A proteína dos grãos do trigo-sarraceno contém praticamente
todos os aminoácidos essenciais, com destaque para a lisina, que raramente se encontra nos vegetais. O trigo-sarraceno constitui,
portanto, um alimento muito energético e nutritivo. É rico em fibras e
antioxidantes, cálcio, magnésio, fósforo, potássio, selénio, zinco, vitamina
PP, vitamina E, vitaminas do complexo B e um flavonóide chamado rutina que é adequado para deter a
fragilidade e permeabilidade excessiva dos vasos capilares. Não contendo glúten,
torna-se um alimento ideal para os celíacos. Possui ácido oleico, linoleico e
palmítico que são importantes para controlar o colesterol e os problemas
cardiovasculares. Por ter muita fibra provoca a saciedade e é, por isso,
aconselhável nas dietas de emagrecimento.
A farinha do trigo-sarraceno dá para confecionar pães,
bolachas, pastéis, esparguetes, polentas, crepes e outras iguarias muito
apreciadas nos países orientais. É famosa a massa japonesa denominada soba. Os rebentos jovens são
comestíveis. Os grãos podem ser utilizados para fazer pipocas.
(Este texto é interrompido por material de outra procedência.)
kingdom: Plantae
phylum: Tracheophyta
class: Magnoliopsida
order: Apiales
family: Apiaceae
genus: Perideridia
As flores são melíferas e de alto valor medicinal. Com elas
se faz uma infusão anti-inflamatória, sendo excelente para hemorragias, varizes
e outros problemas circulatórios.
Os textos do livro etnobotânico, acima mencionado, apresentam
percursos fascinantes dos recursos alimentares baseados no trigo-sarraceno ao
longo da História em diversas regiões, contendo também várias receitas
tradicionais de cada país. Ele é considerado o motor energético que debela
fomes, fomenta conhecimentos e proporciona, a baixo custo, vigor e saúde à
Humanidade.
Por que será que um vegetal tão prestigiado em avantajada
parte do mundo não se encontra aqui cultivado e é escassamente utilizado em
Portugal? Fica escarrapachada a pergunta para provocar reflexão e incentivar
diálogos suscetíveis de enriquecer esta breve croniqueta.